昔やったことが役に立つ

 70歳を過ぎてから、健康や老人ホームに関する番組に関心を持つようになった。だが、今年の6月、仕事で老人ホームを見学した時、自分に適した老人ホームを探すのはとても難しいと思った。よって、健康に気をつけて、今の生活を維持することが大切であると自分に言い聞かせている。
 昨晩、NHKのEテレで、身体障害者だけが集まっている老人ホームを紹介する番組が再放送された。利用者の中には、かつて一般の老人ホームに入っていたが、職員さんとの意思疎通が難しく、手話ができる職員が常駐しているこの老人ホームに移って来て、やっとおだやかな生活を見出したとのこと。だが、何もすることがないと認知症になっていく。

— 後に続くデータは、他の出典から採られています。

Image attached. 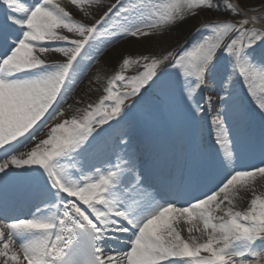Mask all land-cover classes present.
Returning a JSON list of instances; mask_svg holds the SVG:
<instances>
[{"label": "snow or ice", "instance_id": "obj_1", "mask_svg": "<svg viewBox=\"0 0 264 264\" xmlns=\"http://www.w3.org/2000/svg\"><path fill=\"white\" fill-rule=\"evenodd\" d=\"M70 2L88 16L84 6H99L101 0ZM223 8L243 18L202 25L196 29L201 38L179 55L122 56L99 102L52 126L47 138L25 154L20 149L64 115V103L96 59L93 51L99 55L125 37L162 36L199 10L220 6L213 0H116L89 26L75 21L60 0H0V180L24 175L44 181L34 192L37 203L30 216L0 219V264H264V195L253 187L257 178L264 180V163L237 167V139L228 126L237 80L264 113V30L249 26L261 17H248L232 3ZM113 15L117 23L101 31ZM48 53L65 60L49 62ZM225 61L228 71L220 81L227 93L221 97L224 115L217 112L211 121L225 176L201 195L190 193L185 202L157 198L131 160L119 154L104 168L76 164L104 125L119 124L146 96L163 98L172 87L168 68L180 78L185 101L202 113L195 98L215 83ZM132 66L143 70L124 75ZM120 142L127 143L123 136ZM200 178L193 165L182 181L195 186ZM240 191L254 193L246 211L221 208L225 201L233 205ZM217 211L224 215L214 216ZM181 220L190 225L187 240L174 226ZM193 231L207 239L198 240Z\"/></svg>", "mask_w": 264, "mask_h": 264}, {"label": "bare ground", "instance_id": "obj_2", "mask_svg": "<svg viewBox=\"0 0 264 264\" xmlns=\"http://www.w3.org/2000/svg\"><path fill=\"white\" fill-rule=\"evenodd\" d=\"M114 1V0H109ZM243 5H245V9L248 11H254L256 9H259L260 6H264V0H240ZM60 3L62 6L65 7V9L71 14L74 18H79L81 20H84L86 22H92L99 20V17L103 11H105L107 8H109V5L100 3L99 6L92 5L88 6L85 5V11H87L90 15L85 16L84 12H81L77 7L70 2V0H60ZM214 4H217L220 6V10H199V14H201L202 18L204 20H207L208 17L221 15L225 17H231L232 20L237 19L239 20L240 17L232 15L231 12L224 10L223 6L225 3H231L230 0H213ZM0 22L2 24L4 23L3 20V14L2 10H0ZM198 15L192 16L189 19L185 20L182 23L176 24L175 27L171 28L170 30L165 31V33L162 35L165 37L168 51H173L176 54H180L182 50H180L181 45L184 43L185 40L191 39L189 44L195 43L198 41L203 33L197 32L196 29H198V20L196 19ZM259 17H262L261 13L258 14ZM117 21V17L115 15L111 16L107 21ZM102 29L101 31H103ZM63 34L71 36V34H68L64 32V30H59ZM158 36V38H157ZM161 35H150V36H141L139 38L134 39H128L123 38L120 39L117 43L113 44L111 47L104 48L99 55L95 53V51L92 52L93 56H96V59L92 60L90 63V66L87 68V71L85 72V75H83V79H81V83L77 85V88L75 91L69 96L67 101L63 105L64 115L61 117H58L57 119L50 122L49 127L45 128L43 133L40 134V136L30 142L27 146L23 147L21 149L22 153L27 154L30 152L36 144H38L43 139L47 138L48 132L50 131V128L52 126H55V124L60 123L63 119L71 118L73 115L80 116L83 114V109H86L85 104L89 105H96L99 100L105 95L104 89L107 87V81L109 77L113 74H115L119 70V62L121 60L122 56H129L131 58H137L139 56L143 55H152V56H162L164 55L162 52L154 50L152 52V49L156 46L155 43H160V37ZM73 38H79V37H73ZM167 51V52H168ZM60 54L58 53H48L46 54L45 58H59ZM87 63V61H86ZM227 63L226 61L224 62ZM132 67H130L128 70L124 72V75H127L129 71H131ZM225 71H228V66ZM225 74V72H224ZM223 74V76H224ZM223 86L218 82L216 85H214L213 88H207L205 91L210 93L209 96L212 97V108H213V116L210 118L209 122L212 126L211 121L216 116L217 112L221 114V116L224 115V112L222 110L223 100L221 97L227 96V93L222 90ZM120 91H124L123 88L120 89ZM236 86H233V100L235 102V106L233 107L232 111L228 114V124L231 122V120H237L240 116H238V113L240 110L243 109V107H239L240 105V97L236 96ZM247 96V95H246ZM142 100V99H141ZM140 100L139 103L142 101ZM185 101V99H183ZM107 103V102H106ZM138 103V105H139ZM210 106V107H211ZM214 107H217V109H214ZM191 109L190 111H187V117L184 114L185 123L183 121V127L181 129V133L183 134V137L185 138L183 141V147L181 149V154L179 157V162H184L190 155V141L189 137L192 136V134L196 130V112H194L193 107L189 106ZM145 111H151V115L153 118H149L145 116L144 114H139L141 120L145 122L149 127H151L153 122H156L159 126H161V122L158 121V112L155 109L150 108L147 106ZM253 115V114H252ZM257 120V125L260 128L264 127V123L260 120H258V117H255ZM130 120V116L127 113V115L123 116V118L120 120L119 124L116 123V121H112L111 127L106 128V132L109 134L111 141L114 143L116 137L123 138L128 137V135L131 132V127L128 126L127 123ZM260 124V126H259ZM212 131L214 133V129L212 126ZM234 138L237 139V144L241 145L242 142H245L249 139V136L241 137L239 133L233 134ZM99 138L98 136H95L91 143L95 142ZM120 141V140H119ZM118 154L121 156H126L128 160H131L132 163L134 161L143 155H146L148 153V148L142 149L139 151L136 150H129L126 146L120 147L118 144L117 147ZM103 145L95 150L93 153H91L88 157H90L95 165L99 163V158L103 156ZM19 155V153H17ZM256 161V160H255ZM85 162V158H81L77 160L76 164L80 165ZM257 162L264 163V154L261 152V157L259 161ZM15 172H23V169H13ZM18 176V175H17ZM254 187V193L257 195H264V180L257 178V181L255 183ZM253 191H240L235 196V199L233 201L232 206L236 210H247L249 207L250 200L253 198L254 195ZM1 197V196H0ZM225 201L223 204H226ZM32 212V210H31ZM215 216H222L219 211L213 213ZM31 215V214H30ZM29 215V216H30ZM27 217V216H25ZM0 219H2L0 217ZM186 224L183 220L179 221L177 224H175V227L180 228L181 226ZM183 231L186 240L189 239V233L187 232V228ZM192 236H195L198 238V240L203 241L207 239V236H201L197 232H193ZM205 254V253H202ZM22 258V256H21Z\"/></svg>", "mask_w": 264, "mask_h": 264}, {"label": "rangeland", "instance_id": "obj_3", "mask_svg": "<svg viewBox=\"0 0 264 264\" xmlns=\"http://www.w3.org/2000/svg\"><path fill=\"white\" fill-rule=\"evenodd\" d=\"M230 1H231L232 4L237 5L245 13V15L248 16V17H253V16L257 17V14L261 13L262 17H261L260 23H258L256 25H251V26H255L257 28H260V29L264 30V6H260L259 9H256L254 11H248L247 9H245L246 6L243 5L240 0H230ZM101 2L102 3H108L111 6L112 4L116 3V0H114V2L109 1V0H101ZM107 10H108V8L105 11H103L100 16H102ZM200 18H201V21L198 20V26H197L198 28H200L202 25L207 24L209 22L236 21V19L232 20L231 17H225V16H221V15L211 16V17H208L207 20H204L202 18L201 14H199V16L196 19H200ZM241 18H243V17H240V19ZM74 20L77 21V22H80V23H84V24L89 25V26L94 24V21L86 22V21L81 20L79 18H77V19L74 18ZM116 23H117V21H113V23L106 22L104 24H106V28H110V27H112V25H114ZM104 29H105V26H104ZM125 38L134 39V37H125ZM157 38H158V36H157ZM160 38H162V39H160V43H155L156 46L152 49V52L154 50H156V51L162 52L163 54H166L167 51H168V46H167V43H166L167 39H165V37H163V36L160 37ZM190 40L191 39L185 40L184 43L181 45L180 50L183 51L185 49L191 48L194 43H192V44L190 43L189 44ZM54 43L60 44L62 42H58L57 41V42H54ZM64 60H65L64 57H60V60H58V62H64ZM48 61L49 62H55L54 60H50V59ZM169 63H171V61H169ZM164 67L168 68V64L164 65ZM226 68H227V63L225 64L224 62H222L221 65L219 66L218 72L216 74L215 83H213L210 88H213L214 85H216L218 82L221 81V79L227 73V71H225ZM130 70L131 71H129V73L126 76L136 75L138 72L142 71L143 69L141 67L132 66V68ZM168 72L171 74L169 79L172 81V87L165 90V92L163 93V98L161 100H155V99H153L151 97V95H149V96H146V98L141 103H139V105H138V103H135L134 100L133 101H126V104H129V105L135 103V107H132L131 110L128 112L129 115H130V118H131L130 119V123L132 124V127H134V129L131 132V135H129L128 137H126L124 139L125 141H127L126 144H123V143L119 142V138H117V137L115 138V142H116L115 146H114L113 142L110 143L109 142V140H110L109 135L107 133H105V127L108 126V125H104L103 126L104 130H102L100 132L101 133L100 142H98V143H90L89 150L87 152L82 153L81 155L87 156L93 150H95L96 148L100 147V145L102 143H105L106 147L112 150L115 158H116V154H118V150H117L118 143H119L120 147H125V146L129 147V148L133 147L134 143H132L131 138L134 136V134H136L138 132L139 128H146L147 127V125L144 124L143 121H141V118H140L139 114H141V115L144 114L145 116H147L149 118L152 117L151 111H145L147 106H149L152 109H155L158 112L159 121H161L162 124H163L159 128L162 131H165L166 129L172 130L176 134V137L178 138V140H179V142L181 144L182 140H183V135L181 134V129L183 127V121L185 123V119L187 117V111L188 110L190 111L191 109L189 108V106H190L189 103H187L186 101L183 100L184 97H183V95L181 93V80H180V78H178L176 76L174 69L168 68ZM224 72H225V74H224ZM223 74H224V76H223ZM112 76L113 75H111L110 78ZM82 79H83V77H82ZM80 83H81V80L79 81V83L77 85H79ZM233 86H236V88H238V89H236L238 91V95H237V91H236V95L237 96L240 95L239 96V97H241V98H239L240 102L241 101L243 102V103L241 102L240 105H239V107H243V109L240 110V112L238 113V116L241 113L243 114V121L242 122L245 123V124H247V122H248V123H250V125L253 124V123H251L250 112H257V114H258L259 118L261 119V121L264 122V113H262L257 108L256 104L253 102V100H252V98L250 96H249V99H248L247 97H245V95L242 94V92L243 93H245V92L247 93L246 88L244 87L243 83L240 82L239 80H237ZM76 88H77V86L75 87V89ZM75 89H74V91H75ZM205 90L206 89L201 90L200 93H199V98L201 100V102H200L201 105L200 106H201V108L204 109V111L202 113H198L197 115L199 116L200 119H201V116L204 115V117H205L204 121L209 122V117L213 116V113H212L213 108L211 106L212 100H211V104H209L207 102L208 97H210L209 96L210 93L206 92ZM239 91H240V94H239ZM211 99H212V97H211ZM197 102H199V101H197ZM85 106H86V108L88 107L87 104H85ZM214 109H217V107H214ZM209 110H210V113H209ZM63 112H64V110H63ZM184 114L186 115L185 118H184ZM239 120H241V119L239 118ZM239 120L237 121L238 124H236L237 122L232 121V122H230L231 124L228 125L229 128L232 129V132H237L238 131L236 129L240 125V121ZM200 122H202V120H199L197 124L200 125ZM207 122H206V124H207ZM154 124L155 125H153V127L157 125L156 122ZM249 129H251L250 126H249ZM262 130L264 132V129H262ZM243 132H244V130H243ZM194 137H195L196 141L198 139L199 141H202V142H205L204 138H206V139L210 140V142H212L214 144L213 146H216L215 139L212 136V131L210 132V129L208 127L206 129H204L203 134L201 136L196 134ZM250 141H251V139H250ZM250 141H248V143H247V145L245 147L237 145V151L239 153V159L240 158H244L243 154L246 151L247 147L249 146ZM107 148L105 149L104 153H107ZM215 150H216L215 154H216V156L218 158V161L220 162L218 151H217V149H215ZM252 151H255L254 148L252 149ZM245 159H247V158L245 157ZM86 165H88L90 167V169H93V167H94V164H93V162L91 160H88V162H86ZM105 167H107V166H105ZM228 207H232V206H230L228 203L221 205L222 209H225V208H228ZM232 209H233V211H241V212L245 211V210H236L233 207H232ZM219 213L222 216L224 215L223 211H219ZM188 227H190V225H188V224H184L183 227L181 226L180 228L176 227L177 230L180 231V233H181V235H182V237L184 239H186V238H185V235H184L183 231H185L184 229L188 228ZM199 227L201 228V230H203V225L202 224H200ZM193 232H195V231H193ZM199 235L204 236L202 234V231L199 233ZM118 247H122L123 248L124 245L120 244V245H118ZM202 255H207V254L205 253V254H202ZM25 264H26V262H25Z\"/></svg>", "mask_w": 264, "mask_h": 264}]
</instances>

 或る女性は幼い時、三つ編みをつくるのが大好きであったことを職員が知り、それからというもの毛糸を与えると、その女性はせっせと三つ編みをつくっていった。それに職員が少し手を加え、縄のれんにした。旅館で配膳をしていたことがある女性にはお膳にスプーンを置かせる手伝いをさせた。皆さん、昔やっていたことは身体が覚えている。
 この身体障害者専用の老人ホームは札幌に在る。今度の地震で皆さん、さぞかし震え上がったことであろう。